Do you need long words? We are alive and living is a miracle despite all its hell. Love is a miracle, nature is a miracle, man is a miracle, even pain is a miracle. Anyone who makes a little bit of awareness that this is so has opened all the doors of hope. Even the gods of evil cannot live with that evil forever. One cannot live without touching another human being. It is art with all its branches that will bring us this awareness and value. Art is the greatest knowledge of life to understand, love, freedom and peace.
In recent years, literature workshops have met the needs of many people. Novel, short story workshops… Can poetry be learned with a workshop? How would you set a bar to tell poetry in a workshop?

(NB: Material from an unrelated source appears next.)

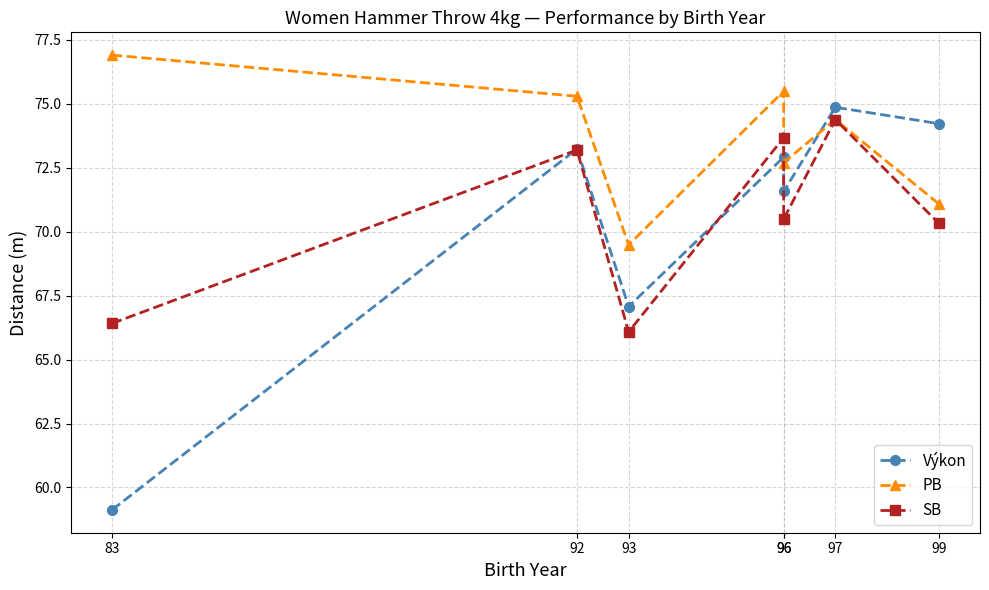

What is the sum of all PB values?

515.3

Frankly, I'm still trying to understand why people have such a need, some friends enthusiastically teach these people to "write" and organize "workshops" and "courses" for this. There are reading groups that readers create among themselves. They choose a book, read it, then gather and share their evaluations, comments, criticisms. It's a productive effort. They open together layers of text that they couldn't open alone. In fact, I think that's what was done in these "workshops" after all. Otherwise, just as great compositions and paintings cannot be made when you acquire the technical knowledge of music and painting, great poems, novels and stories cannot be written once you acquire the technical knowledge of the language of literature. What did Zweig say, “an error in thought can be criticised, but no eye can be given a creative gaze.” I think it is necessary to watch it with love, without disregarding that writing is a process that can only be learned by writing, and that it is a beautiful work that so many people put into literature.

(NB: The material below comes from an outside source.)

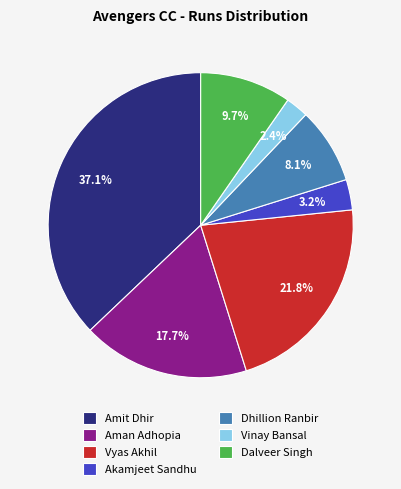

To the nearest percent, what percentage of the pie is Dalveer Singh?

10%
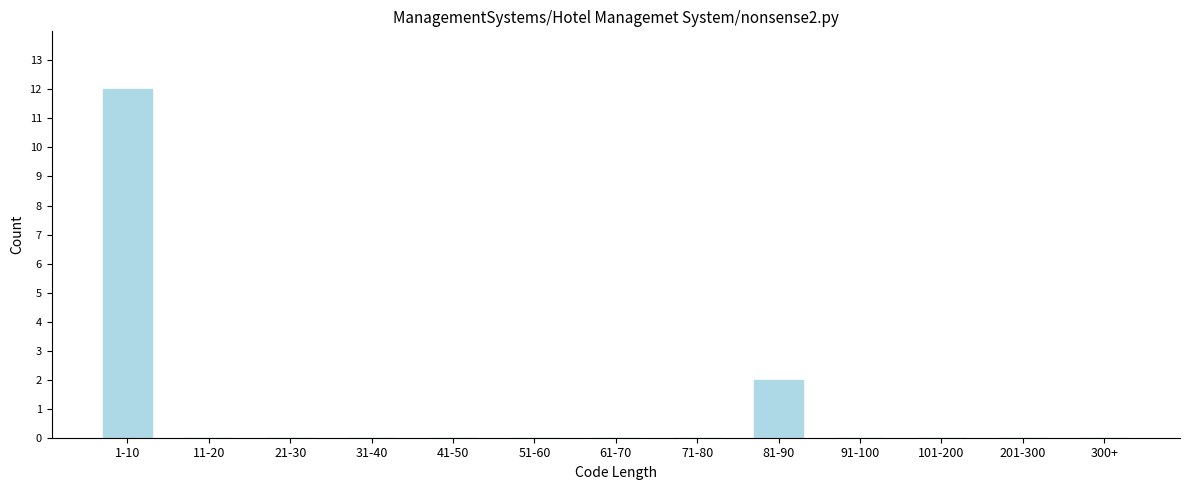

Reading right to left, transcribe all the data shown in this chart.

300+=0	201-300=0	101-200=0	91-100=0	81-90=2	71-80=0	61-70=0	51-60=0	41-50=0	31-40=0	21-30=0	11-20=0	1-10=12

What are the parameters of a good work that reaches universality in literature as an award-winning poet? How should we read the 'spirit of your text' in your works?
Writers, poets, musicians, painters cannot have a primary concern like being universal... they simply re-create the human soul in the spirit of the time. It does this by both destroying and establishing all the values of geography and history that make up the existence of both itself and the society in which it lives. First, it recreates its own existence with the spirit of the world, and then it blows the existence of this new spirit into the heart and body of the world. In my opinion, this is the dialectic of living and creating.
Every poet has poets who shape and leave their mark in world literature. Erbaş, can we learn about the poets you identify with?
So much that I will forget... it will be very unfair to the grown-ups. Yunus, Karacaoğlan, Nâzım, Ritsos, Neruda, Hafiz, Sadi, Baudelaire, Withman, Yesenin, Yeats, Seven Suspense Poets, Eluard, Aragon, Kavafis, Seferis... by apologizing to all the elders I forgot...
Şükrü Erbaş's works are among those rare treasures that a reader can come across in life. Few poets leave as much traces in the world of their readers as they do, and shape them as much as they do. Mr. Şükrü, a naive poet who left a mark and shaped Turkish literature, what would you like to say to literature lovers after 100 years?
Thank you very much for your valuable words. Praise embarrasses me. I'm just trying to understand myself by writing. I try to do this by holding myself to people's mirrors. I guess it takes crazy courage to say something a hundred years later. However, I want them to know that without poetry, without painting, without music, those machines would not work, even though they are living in times that have been mechanized down to their capillaries.